Hi Krill, sorry for my late reply!
> > Hi, Dave, I checked the huge vmalloc mapping code, but still don't know
> > how to get the underlying huge page info (if huge page is in use) and
> > try to use PG_LEVEL_2M/1G in try_accept_page() for vmalloc: I checked
> > is_vm_area_hugepages() and __vfree() -> __vunmap(), and I think the
> > underlying page allocation info is internal to the mm code, and there
> > is no mm API to for me get the info in tdx_enc_status_changed().
>
> I also don't obvious way to retrieve this info after vmalloc() is
> complete. split_page() makes all pages independent.
>
> I think you can try to do this manually: allocate a vmalloc region,
> allocate pages manually, and put into the region. This way you always know
> page sizes and can optimize conversion to shared memory.
>
> But it is tedious and I'm not sure if it worth the gain.
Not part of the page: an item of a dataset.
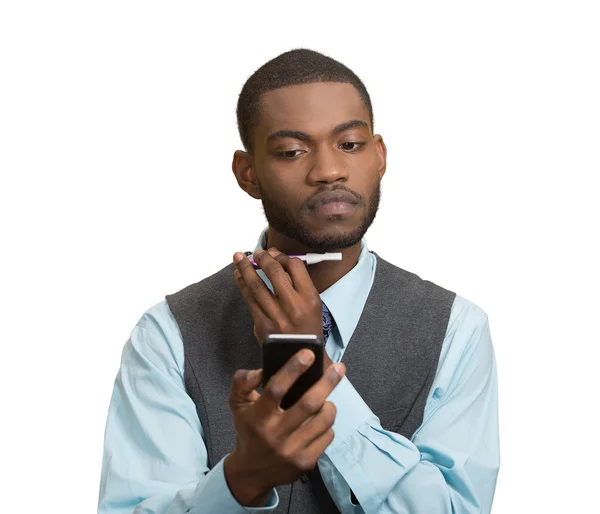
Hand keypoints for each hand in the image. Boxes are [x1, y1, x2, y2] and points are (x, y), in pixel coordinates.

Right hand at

Thanks, I'll do some research on this idea.
> > Hi, Kirill, the load_unaligned_zeropad() issue is not addressed in
> > this patch. The issue looks like a generic issue that also happens to
> > AMD SNP vTOM mode and C-bit mode. Will need to figure out how to
> > address the issue. If we decide to adjust direct mapping to have the
> > shared bit set, it lools like we need to do the below for each
> > 'start_va' vmalloc page:
> > pa = slow_virt_to_phys(start_va);
> > set_memory_decrypted(phys_to_virt(pa), 1); -- this line calls
> > tdx_enc_status_changed() the second time for the same age, which is not
> > great. It looks like we need to find a way to reuse the cpa_flush()
> > related code in __set_memory_enc_pgtable() and make sure we call
> > tdx_enc_status_changed() only once for the same page from vmalloc()?
>
> Actually, current code will change direct mapping for you. I just
> double-checked: the alias processing in __change_page_attr_set_clr() will
> change direct mapping if you call it on vmalloc()ed memory.
>
> Splitting direct mapping is still unfortunate, but well.
>
> >
> > Changes in v3:
> > No change since v2.
> >
> > arch/x86/coco/tdx/tdx.c | 69 ++++++++++++++++++++++++++---------------
> > 1 file changed, 44 insertions(+), 25 deletions(-)
>
> I don't hate what you did here. But I think the code below is a bit
> cleaner.
>
> Any opinions?
Thanks! Your version looks much better. I'll use it in in v4.